From Palestine Chronicle
Two officers sought me from within a crowd at the Seattle-Tacoma International Airport. They seemed to know who I was. They asked me to follow them, and I obliged. Being of Arab background, often renders one's citizenship almost irrelevant.
In a back room, where other foreigners, mainly Muslims, were holed for "added security," I was asked numerous questions about my politics, ideas, writing, children, friends and my late Palestinian parents.
Meanwhile, an officer took my bag and all of my papers, including receipts, business cards, and more. I did not protest. I am so used to this treatment and endless questioning that I simply go through the motions and answer the questions the best way I know how.
My first questioning commenced soon after September 11, 2001, when all Muslims and Arabs became, and remain, suspect. "Why do you hate our president," I was asked then, in reference to Bush.
On a different occasion, I was held in a room for hours at JFK International Airport because I had a receipt that revealed my immortal sin of eating at a London restaurant that served Halal meat.
I was also interrogated at an American border facility in Canada and was asked to fill several documents about my trip to Turkey, where I gave a talk at a conference and conducted several media interviews.

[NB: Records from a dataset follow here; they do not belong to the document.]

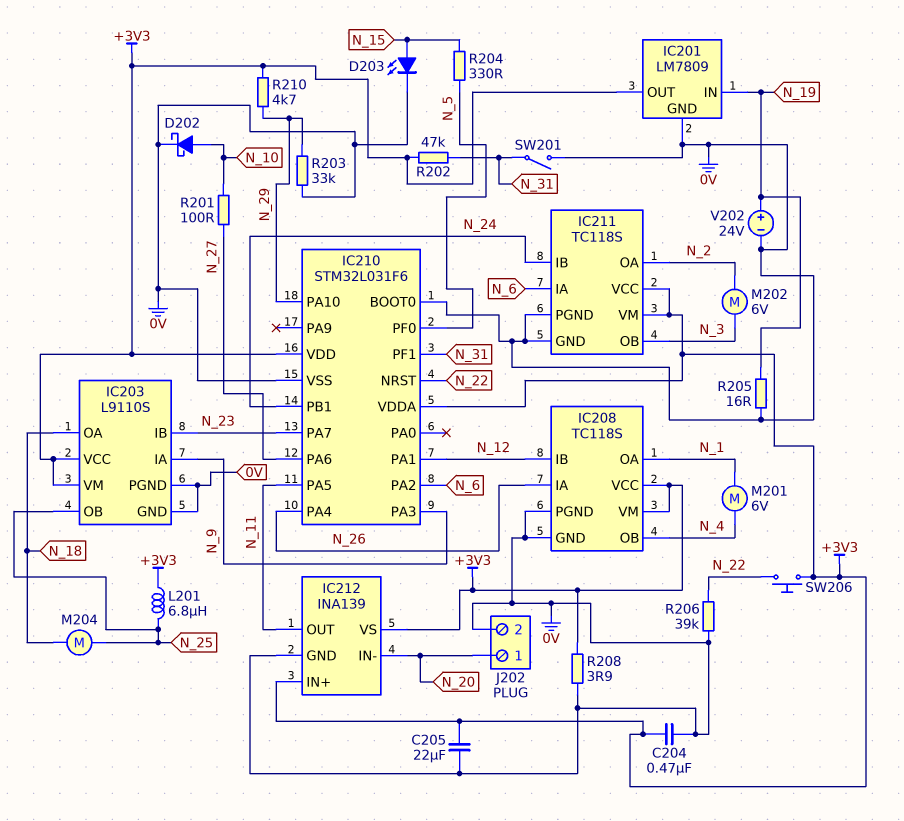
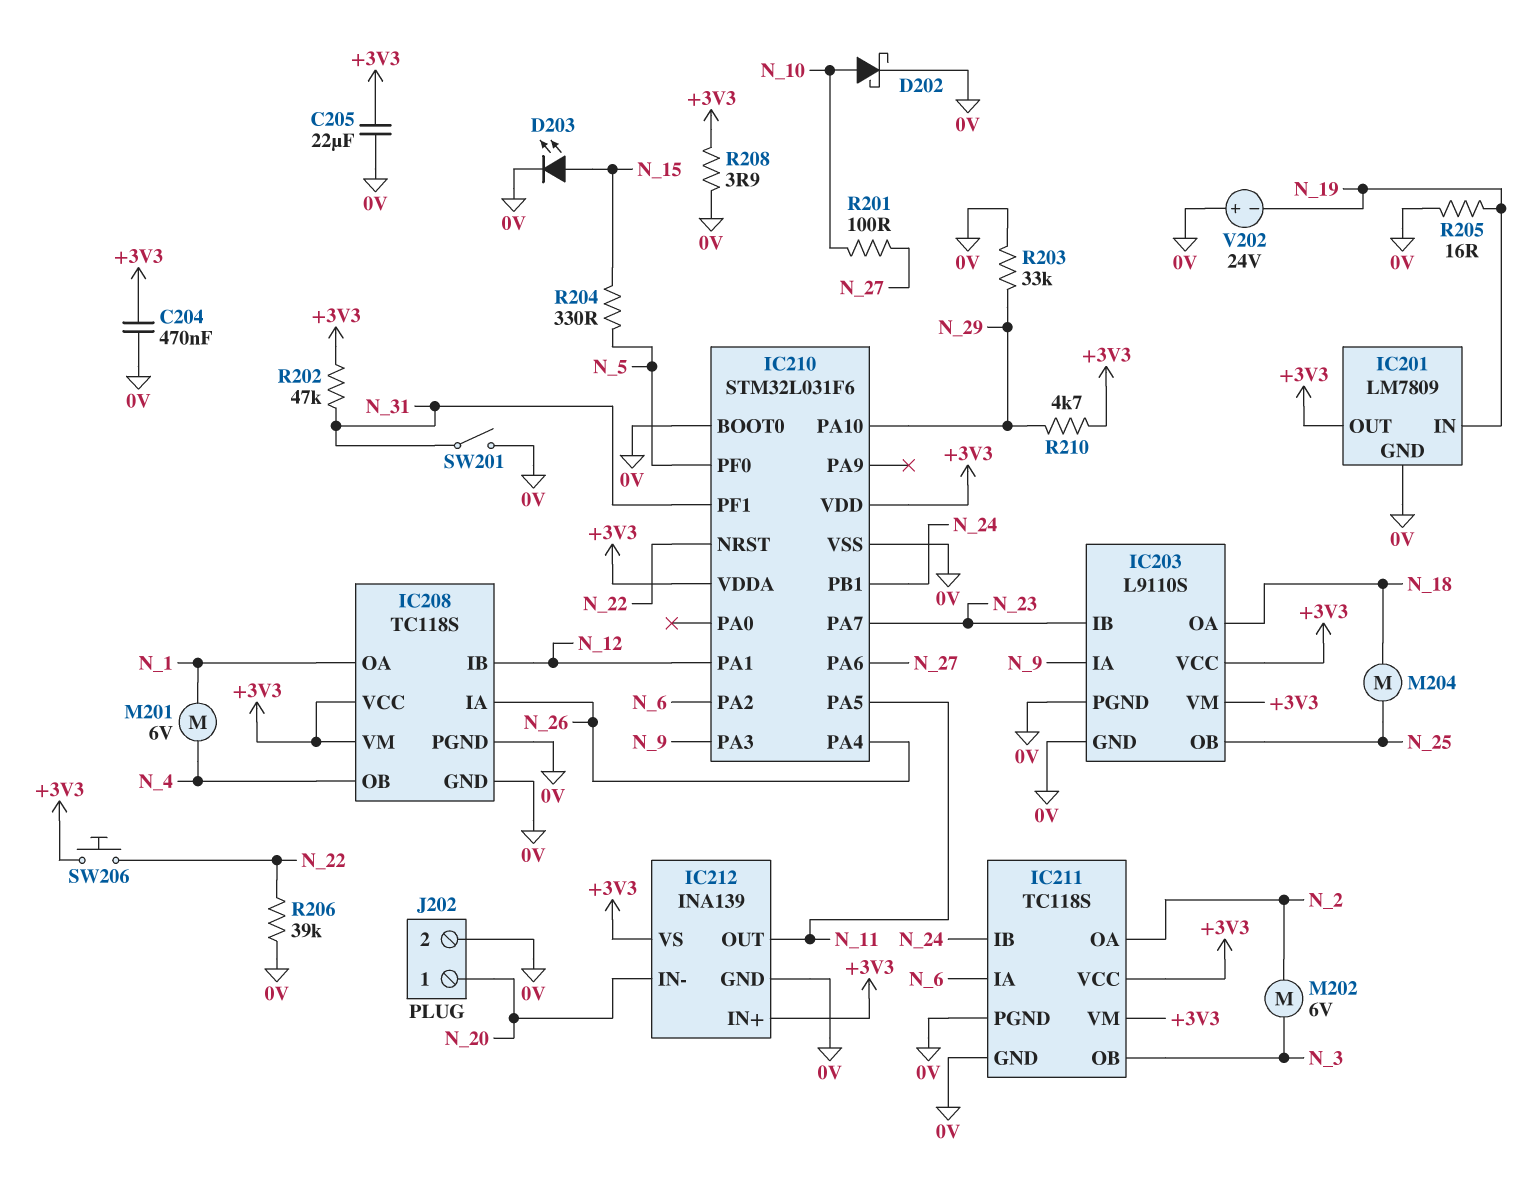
L201: 6.8uH (+3V3, N_25) -> none
V202: 24V (plus N_19, minus 0V) -> 24V (plus 0V, minus N_19)

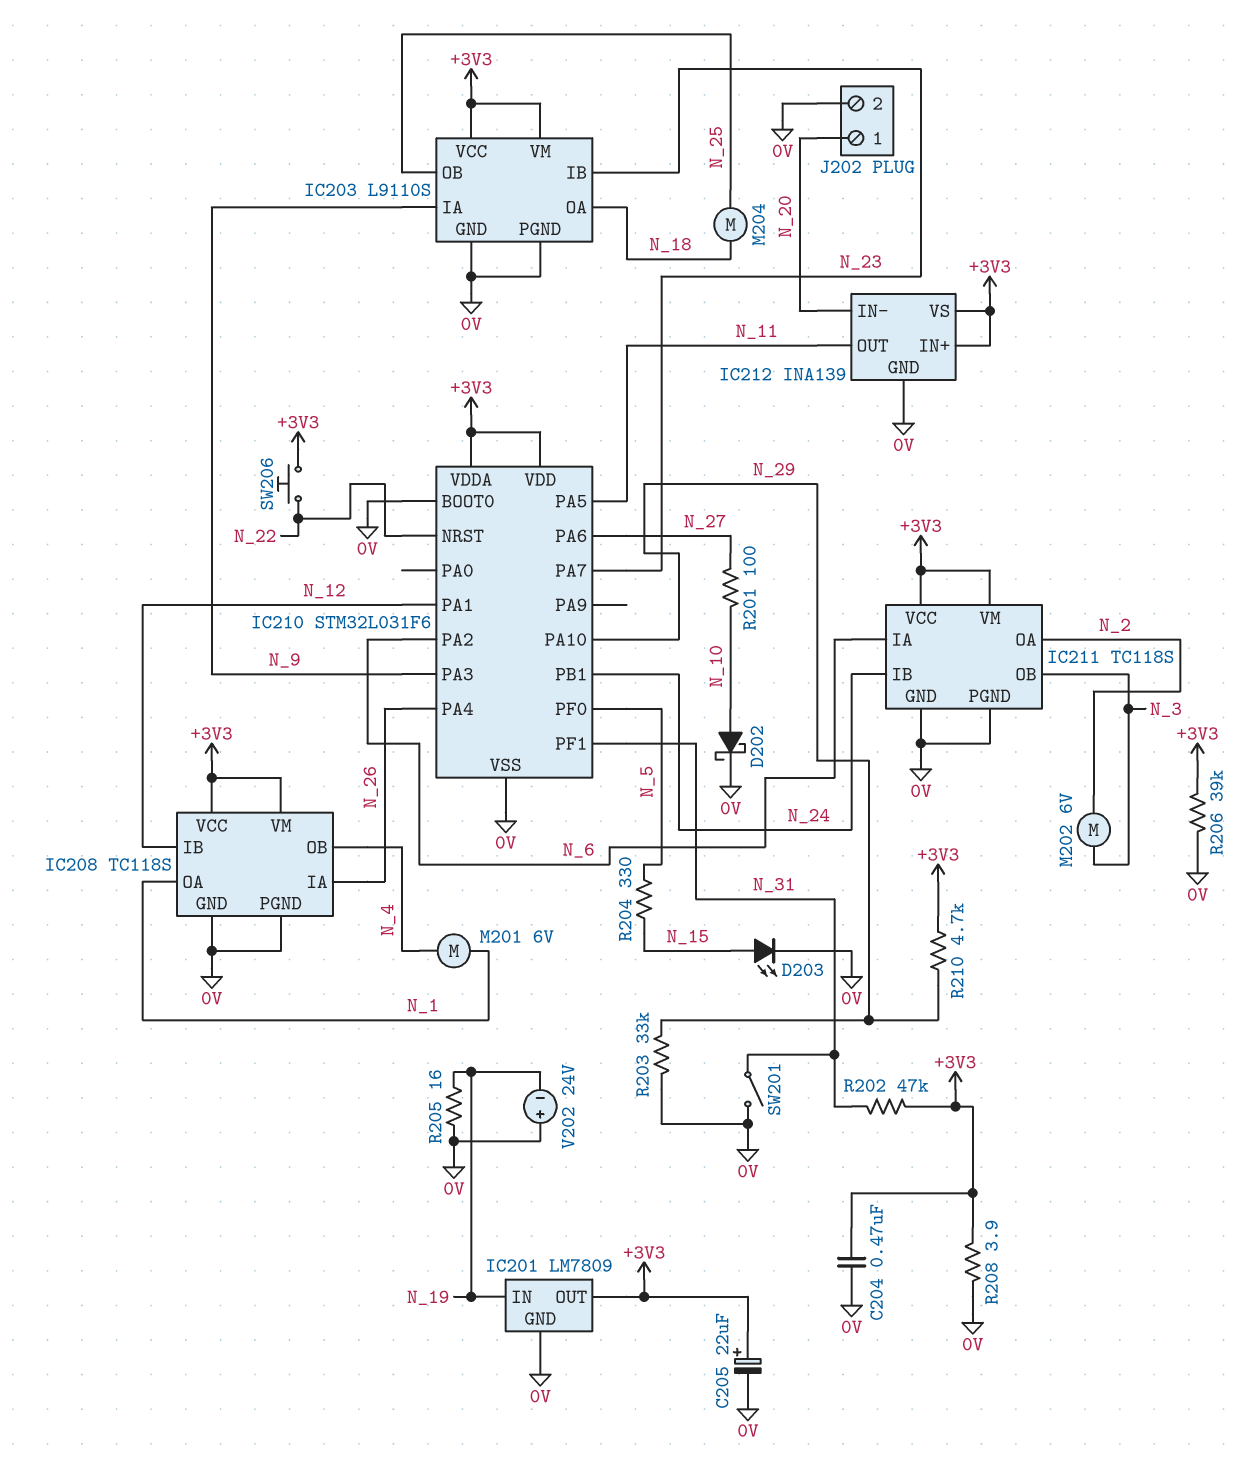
C205: 22uF (+3V3, 0V) -> 22uF (plus +3V3, minus 0V)
R206: 39k (0V, N_22) -> 39k (+3V3, 0V)

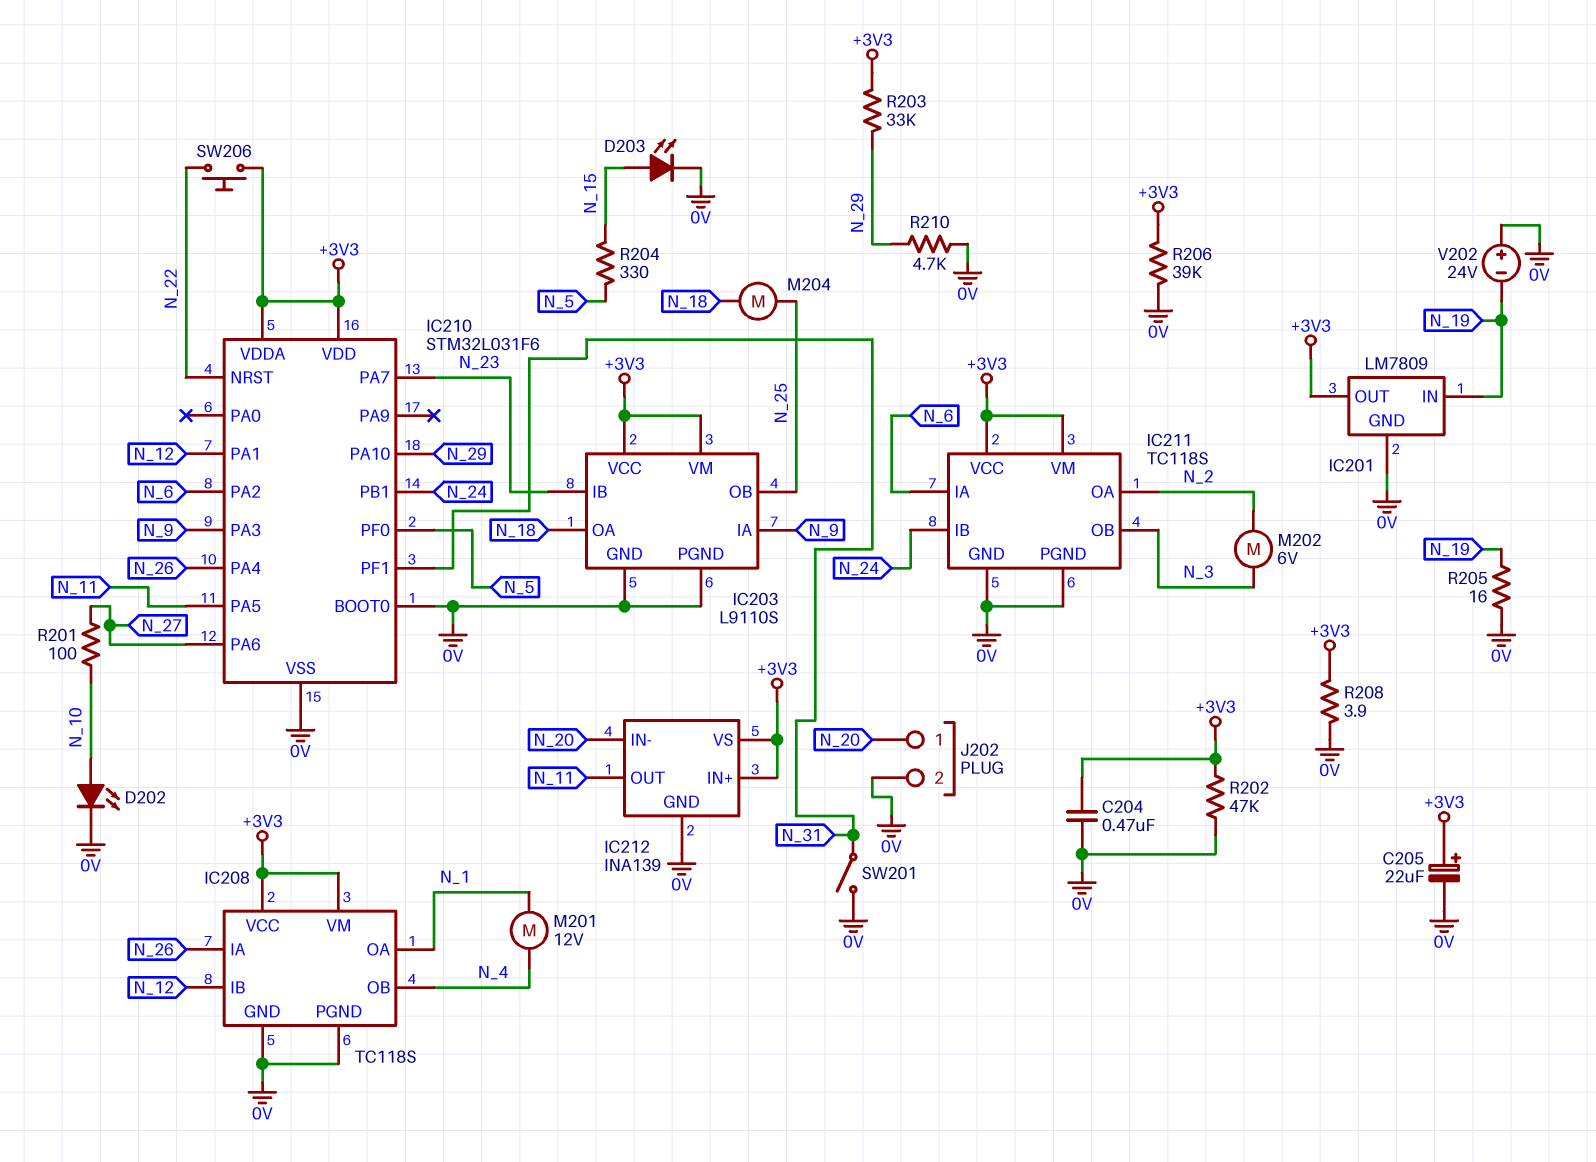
D202: schottky (A N_10, K 0V) -> LED (A N_10, K 0V)
M201: motor 6V (N_1, N_4) -> motor 12V (N_1, N_4)
R202: 47k (+3V3, N_31) -> 47k (+3V3, 0V)
R203: 33k (0V, N_29) -> 33k (+3V3, N_29)
R210: 4.7k (+3V3, N_29) -> 4.7k (0V, N_29)

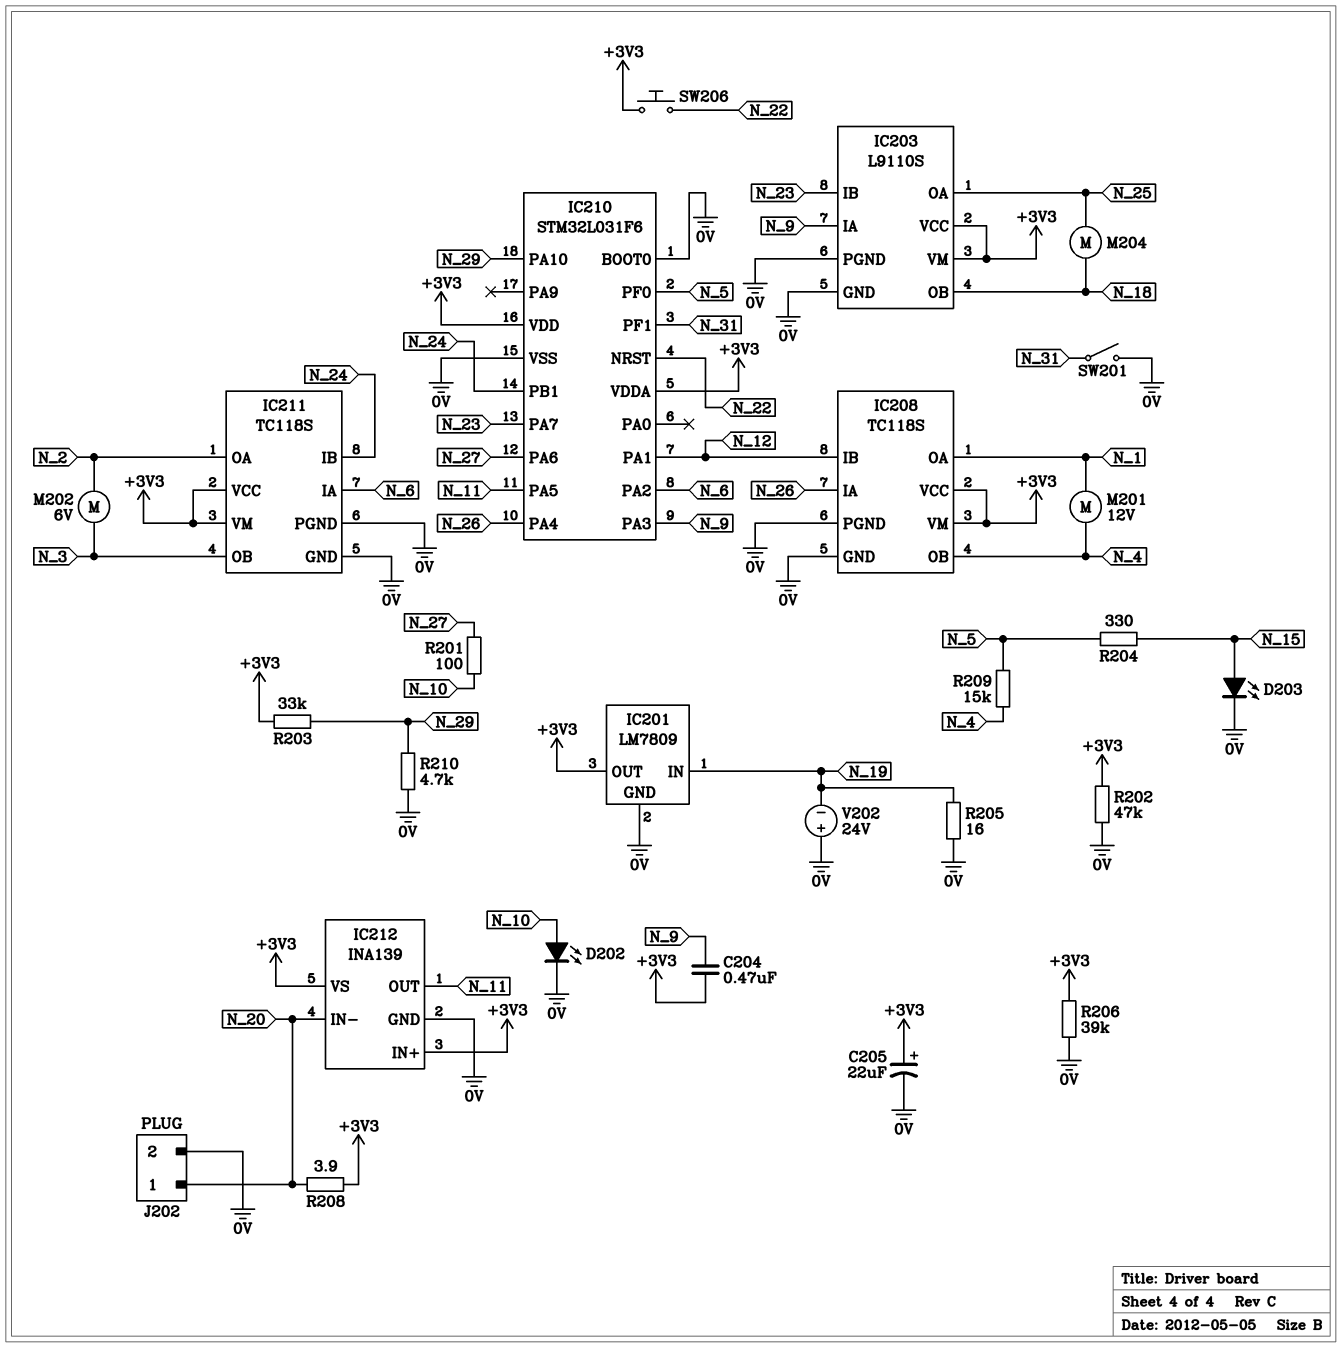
C204: 470nF (+3V3, 0V) -> 470nF (+3V3, N_9)
IC203 pin OA: N_18 -> N_25
IC203 pin OB: N_25 -> N_18
R208: 3.9 (+3V3, 0V) -> 3.9 (+3V3, N_20)
R209: none -> 15k (N_4, N_5)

A question I am often asked is: "what is the purpose of your visit to this country?"
The fact that I am an American citizen, who acquired high education, bought a home, raised a good family, paid my taxes, obeyed the law and contributed to society in myriad ways are not an adequate answer.
I remain an Arab, a Muslim and a dissident, all unforgivable sins in the new, rapidly changing America.
Truthfully, I never had any illusions regarding the supposed moral superiority of my adopted country. I grew up in a Palestinian refugee camp in Gaza, and have witnessed, firsthand, the untold harm inflicted upon my people as a result of American military and political support of Israel.
Within the larger Arab context, US foreign policy was felt on larger scale. The invasion and destruction of Iraq in 2003 was but the culmination of decades of corrupt, violent American policies in the Arab world.
But when I arrived in the US in 1994, I also found another country, far kinder and more accepting than the one represented -- or misrepresented -- in US foreign policy. While constantly embracing my Palestinian Arab roots, I have lived and interacted with a fairly wide margin of like-minded people in my new home.
While I was greatly influenced by my Arab heritage, my current political thoughts and the very dialectics through which I understand and communicate with the world -- and my understanding of it -- are vastly shaped by American scholars, intellectual dissidents and political rebels. It is no exaggeration to say that I became part of the same cultural Zeitgeist that many American intellectuals subscribe to.
Certainly, anti-Arab and Muslim sentiments in the US have been around for generations, but it has risen sharply in the last two decades. Arabs and Muslims have become an easy scapegoat for all of America's failed wars and counter-violence.